Document segment ▸
────

Nobel Prize in Chemistry awarded for molecular machines
A trio of chemists have been awarded the prestigious Nobel Prize in Chemistry for their development of machines able to work on a molecular level
Sir Fraser Stoddart, Jean-Pierre Sauvage and Bernard Feringa have been awarded the Nobel Prize in Chemistry for creating the world’s smallest machines. So small are the structures that they are around one thousand times slimmer than a strand of hair, and work on a molecular scale.
The trio won the £727,000 prize for their success in linking molecules together to design and build a miniscule lift, tiny artificial muscles and minute motors. The molecules developed by the team have controllable movements, meaning that they can perform tasks when energy is applied.
“The 2016 Nobel Laureates in Chemistry have miniaturised machines and taken chemistry to a new dimension”, read the press release published on the official website of the Nobel Prize.
Such tiny structures could enter the human body to dispense medicines directly to cancerous cells from within
Sauvage took the first steps towards this incredible achievement in 1983, when he successfully linked a pair of circular molecules to form a chain – or catenane. Instead of sharing a covalent bond, which is usually how molecules are linked, they were connected by a mechanical bond. This development thus allowed both molecules to move relative to one another, which is how machines are able to perform tasks.

────

Aim of the task ▸ Continue the article on the Nobel Prize for molecular machines from the point where it stops.

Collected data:
────

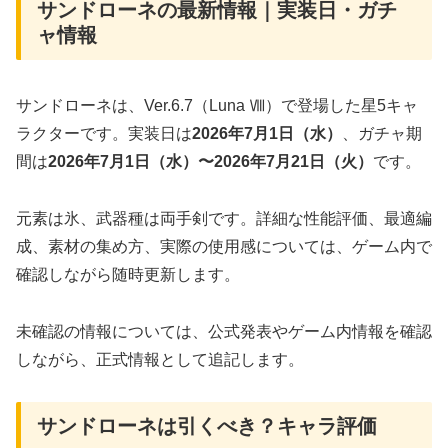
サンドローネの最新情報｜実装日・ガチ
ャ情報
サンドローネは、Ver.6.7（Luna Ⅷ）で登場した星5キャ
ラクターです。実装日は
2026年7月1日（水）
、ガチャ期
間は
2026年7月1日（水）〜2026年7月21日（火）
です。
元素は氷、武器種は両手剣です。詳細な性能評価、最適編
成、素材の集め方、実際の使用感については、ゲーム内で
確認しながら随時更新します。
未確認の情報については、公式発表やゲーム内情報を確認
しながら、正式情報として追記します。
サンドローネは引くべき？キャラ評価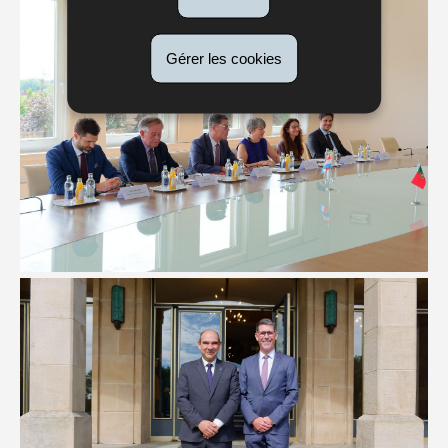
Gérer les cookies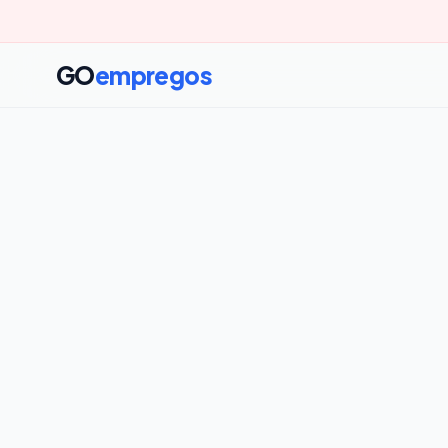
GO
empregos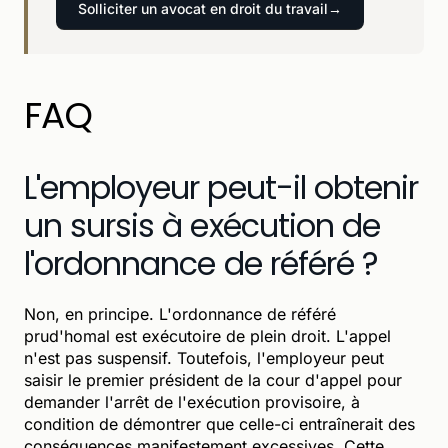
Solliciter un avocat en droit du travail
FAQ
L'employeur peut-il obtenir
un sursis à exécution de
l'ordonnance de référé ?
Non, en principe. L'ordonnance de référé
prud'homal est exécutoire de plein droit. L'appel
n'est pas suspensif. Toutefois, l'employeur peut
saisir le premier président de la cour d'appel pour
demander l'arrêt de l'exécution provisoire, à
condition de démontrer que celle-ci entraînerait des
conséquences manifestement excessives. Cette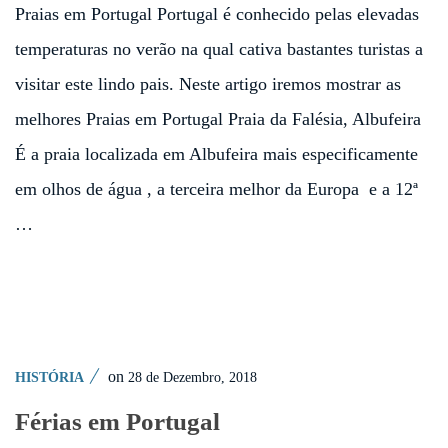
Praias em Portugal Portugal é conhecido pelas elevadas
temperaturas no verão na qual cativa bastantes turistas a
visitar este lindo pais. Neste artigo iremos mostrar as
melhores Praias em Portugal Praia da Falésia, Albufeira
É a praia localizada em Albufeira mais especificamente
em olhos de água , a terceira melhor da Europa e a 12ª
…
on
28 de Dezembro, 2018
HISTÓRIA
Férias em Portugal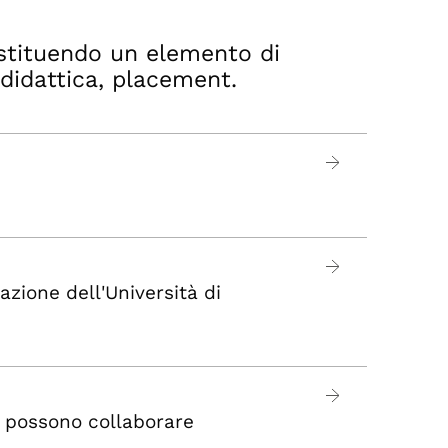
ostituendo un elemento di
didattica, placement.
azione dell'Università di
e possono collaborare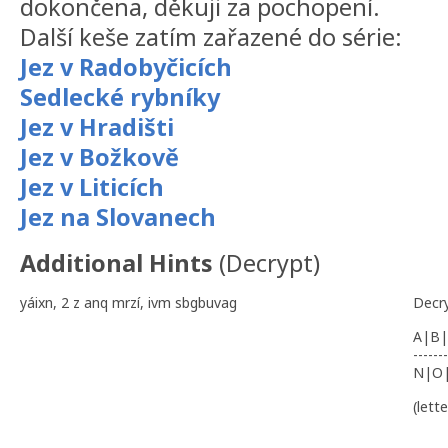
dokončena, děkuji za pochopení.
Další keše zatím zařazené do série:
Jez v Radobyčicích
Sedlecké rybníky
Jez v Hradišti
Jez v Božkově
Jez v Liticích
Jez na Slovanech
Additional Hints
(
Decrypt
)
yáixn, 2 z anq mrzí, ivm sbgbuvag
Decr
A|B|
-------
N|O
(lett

────

Response area ▸
Then, in 1991, Stoddart developed a rotaxane, demonstrating that a molecular ring could move along a molecular axle. This work formed the bases of the design and construction of the molecular lift, muscle and computer chip that the three went on to create.
Another breakthrough was made in 1999, when Feringa became the first person in the world to create a molecular motor. He achieved this astonishing feat by making a molecular rotor blade spin continuously in a uniform direction. He then went on to design a nanocar in 2011. The press release likened Feringa’s development of the molecular motor to that of the electric motor in the 1830s; an innovation that would go on to create countless machines and equipment that we now interact with and rely upon daily.
Stoddart, Sauvage and Feringa were given the most prestigious prize in chemistry not only because of how astonishing their innovations are, but because the possibilities of molecular machines could herald a new era in science, technology and medicine. To take just one exciting example, theoretically, such tiny structures could enter the human body to dispense medicines directly to cancerous cells from within.